**Aim of the exercise**
Exactly as they appear, copy the lines from the start of the entries below to the line containing "Bandscheibenvorfall zur Falle", both ends included.

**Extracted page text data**
_ _ _ _ _ _ _

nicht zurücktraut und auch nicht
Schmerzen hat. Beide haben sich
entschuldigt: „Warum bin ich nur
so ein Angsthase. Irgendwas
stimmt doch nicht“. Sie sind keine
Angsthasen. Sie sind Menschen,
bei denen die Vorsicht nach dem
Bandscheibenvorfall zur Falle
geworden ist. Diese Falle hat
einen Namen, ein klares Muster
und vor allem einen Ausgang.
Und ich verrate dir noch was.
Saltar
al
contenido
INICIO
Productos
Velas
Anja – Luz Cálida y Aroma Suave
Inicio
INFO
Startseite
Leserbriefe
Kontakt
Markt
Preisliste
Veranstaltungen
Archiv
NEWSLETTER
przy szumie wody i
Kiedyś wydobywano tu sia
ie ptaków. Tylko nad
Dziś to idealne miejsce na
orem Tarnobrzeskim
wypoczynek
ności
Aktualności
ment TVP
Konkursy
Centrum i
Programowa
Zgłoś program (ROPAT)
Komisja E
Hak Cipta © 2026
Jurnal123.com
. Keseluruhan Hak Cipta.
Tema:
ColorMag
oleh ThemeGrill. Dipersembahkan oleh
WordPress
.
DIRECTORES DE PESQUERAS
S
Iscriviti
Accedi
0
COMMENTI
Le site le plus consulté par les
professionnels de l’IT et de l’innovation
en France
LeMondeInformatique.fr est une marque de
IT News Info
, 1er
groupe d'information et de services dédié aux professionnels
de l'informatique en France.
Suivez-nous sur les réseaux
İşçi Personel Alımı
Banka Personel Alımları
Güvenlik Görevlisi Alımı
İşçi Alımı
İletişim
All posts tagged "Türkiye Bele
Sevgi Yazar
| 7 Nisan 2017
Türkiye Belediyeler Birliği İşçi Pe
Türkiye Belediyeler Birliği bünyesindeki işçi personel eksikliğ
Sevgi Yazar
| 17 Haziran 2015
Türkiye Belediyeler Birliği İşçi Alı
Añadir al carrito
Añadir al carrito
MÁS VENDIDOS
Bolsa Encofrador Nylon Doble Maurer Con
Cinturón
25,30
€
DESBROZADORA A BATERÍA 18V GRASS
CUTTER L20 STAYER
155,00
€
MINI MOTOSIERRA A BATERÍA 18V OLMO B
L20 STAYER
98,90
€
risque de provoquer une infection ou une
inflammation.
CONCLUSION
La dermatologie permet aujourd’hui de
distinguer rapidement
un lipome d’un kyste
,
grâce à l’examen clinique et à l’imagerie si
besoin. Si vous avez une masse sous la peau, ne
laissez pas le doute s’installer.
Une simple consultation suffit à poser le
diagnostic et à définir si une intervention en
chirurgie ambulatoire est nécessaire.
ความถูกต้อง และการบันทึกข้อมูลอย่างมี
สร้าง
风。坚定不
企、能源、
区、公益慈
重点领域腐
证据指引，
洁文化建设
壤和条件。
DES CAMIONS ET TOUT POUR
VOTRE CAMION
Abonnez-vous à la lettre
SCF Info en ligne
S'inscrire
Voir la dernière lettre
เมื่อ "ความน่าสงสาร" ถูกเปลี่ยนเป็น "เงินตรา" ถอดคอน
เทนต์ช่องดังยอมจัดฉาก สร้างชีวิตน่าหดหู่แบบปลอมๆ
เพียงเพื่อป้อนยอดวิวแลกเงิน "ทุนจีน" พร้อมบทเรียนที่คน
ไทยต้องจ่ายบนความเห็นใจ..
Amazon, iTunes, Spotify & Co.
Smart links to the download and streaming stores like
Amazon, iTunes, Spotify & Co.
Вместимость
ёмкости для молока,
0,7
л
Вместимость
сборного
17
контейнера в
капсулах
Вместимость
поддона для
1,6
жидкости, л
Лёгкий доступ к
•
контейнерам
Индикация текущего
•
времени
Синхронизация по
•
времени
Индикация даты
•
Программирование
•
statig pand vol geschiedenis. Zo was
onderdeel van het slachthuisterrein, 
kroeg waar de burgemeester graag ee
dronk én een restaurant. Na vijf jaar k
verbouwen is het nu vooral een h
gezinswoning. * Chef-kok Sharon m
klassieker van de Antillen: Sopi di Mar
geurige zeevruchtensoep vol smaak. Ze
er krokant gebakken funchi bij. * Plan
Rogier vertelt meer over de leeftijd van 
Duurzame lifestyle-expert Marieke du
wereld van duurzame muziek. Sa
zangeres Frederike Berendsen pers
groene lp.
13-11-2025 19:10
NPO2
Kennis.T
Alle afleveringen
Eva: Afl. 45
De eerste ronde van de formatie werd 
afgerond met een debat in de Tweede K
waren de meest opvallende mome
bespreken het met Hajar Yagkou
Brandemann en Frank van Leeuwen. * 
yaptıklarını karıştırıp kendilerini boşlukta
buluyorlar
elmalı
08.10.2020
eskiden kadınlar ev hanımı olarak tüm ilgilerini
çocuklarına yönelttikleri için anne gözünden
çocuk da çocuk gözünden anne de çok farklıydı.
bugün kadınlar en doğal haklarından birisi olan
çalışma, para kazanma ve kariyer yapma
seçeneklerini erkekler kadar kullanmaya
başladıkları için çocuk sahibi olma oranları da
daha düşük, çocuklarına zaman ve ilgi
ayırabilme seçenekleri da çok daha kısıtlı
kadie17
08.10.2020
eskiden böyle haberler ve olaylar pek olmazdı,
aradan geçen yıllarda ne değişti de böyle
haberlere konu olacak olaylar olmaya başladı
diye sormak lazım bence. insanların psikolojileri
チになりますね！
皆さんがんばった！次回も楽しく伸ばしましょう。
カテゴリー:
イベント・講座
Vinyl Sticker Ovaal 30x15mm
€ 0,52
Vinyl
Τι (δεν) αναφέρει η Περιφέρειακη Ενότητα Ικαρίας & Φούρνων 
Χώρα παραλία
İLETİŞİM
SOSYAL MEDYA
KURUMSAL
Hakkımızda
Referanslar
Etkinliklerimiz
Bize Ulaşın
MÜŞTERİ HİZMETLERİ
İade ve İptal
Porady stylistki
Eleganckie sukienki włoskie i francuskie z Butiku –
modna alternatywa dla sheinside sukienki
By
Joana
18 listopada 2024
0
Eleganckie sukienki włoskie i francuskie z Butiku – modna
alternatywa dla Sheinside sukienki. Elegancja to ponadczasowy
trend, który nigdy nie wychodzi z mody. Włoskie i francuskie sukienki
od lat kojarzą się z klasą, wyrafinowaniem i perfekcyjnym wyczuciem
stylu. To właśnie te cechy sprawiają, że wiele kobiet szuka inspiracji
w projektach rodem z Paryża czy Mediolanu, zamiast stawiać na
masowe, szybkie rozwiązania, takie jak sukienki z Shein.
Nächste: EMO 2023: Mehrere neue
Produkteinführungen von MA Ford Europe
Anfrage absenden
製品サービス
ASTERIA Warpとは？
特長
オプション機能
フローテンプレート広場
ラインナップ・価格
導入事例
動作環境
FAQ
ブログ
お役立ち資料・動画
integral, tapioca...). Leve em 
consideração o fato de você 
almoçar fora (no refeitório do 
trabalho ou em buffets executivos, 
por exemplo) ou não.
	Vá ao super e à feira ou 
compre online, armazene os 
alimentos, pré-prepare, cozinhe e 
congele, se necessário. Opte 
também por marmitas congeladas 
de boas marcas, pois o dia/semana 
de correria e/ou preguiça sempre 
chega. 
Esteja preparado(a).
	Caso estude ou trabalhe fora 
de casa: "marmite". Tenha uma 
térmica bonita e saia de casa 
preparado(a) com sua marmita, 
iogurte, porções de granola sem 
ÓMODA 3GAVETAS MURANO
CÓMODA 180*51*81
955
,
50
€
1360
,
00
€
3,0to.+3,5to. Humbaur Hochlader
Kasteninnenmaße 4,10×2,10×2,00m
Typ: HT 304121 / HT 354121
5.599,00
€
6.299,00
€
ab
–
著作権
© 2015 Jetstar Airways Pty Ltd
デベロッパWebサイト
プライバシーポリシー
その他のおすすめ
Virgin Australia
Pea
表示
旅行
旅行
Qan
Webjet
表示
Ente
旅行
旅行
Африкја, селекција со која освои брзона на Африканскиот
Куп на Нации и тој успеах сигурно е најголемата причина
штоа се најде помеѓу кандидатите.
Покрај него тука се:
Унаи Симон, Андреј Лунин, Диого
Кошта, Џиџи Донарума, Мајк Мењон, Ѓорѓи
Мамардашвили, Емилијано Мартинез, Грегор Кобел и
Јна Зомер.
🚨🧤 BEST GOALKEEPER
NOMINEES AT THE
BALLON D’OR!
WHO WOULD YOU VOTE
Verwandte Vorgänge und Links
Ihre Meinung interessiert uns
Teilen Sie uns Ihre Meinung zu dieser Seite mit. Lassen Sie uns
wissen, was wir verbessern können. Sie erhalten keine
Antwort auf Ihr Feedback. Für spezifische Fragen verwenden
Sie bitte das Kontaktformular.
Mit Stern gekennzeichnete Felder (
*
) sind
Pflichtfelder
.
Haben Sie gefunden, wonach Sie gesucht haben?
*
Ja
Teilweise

_ _ _ _ _ _ _

**Answer section**
nicht zurücktraut und auch nicht
Schmerzen hat. Beide haben sich
entschuldigt: „Warum bin ich nur
so ein Angsthase. Irgendwas
stimmt doch nicht“. Sie sind keine
Angsthasen. Sie sind Menschen,
bei denen die Vorsicht nach dem
Bandscheibenvorfall zur Falle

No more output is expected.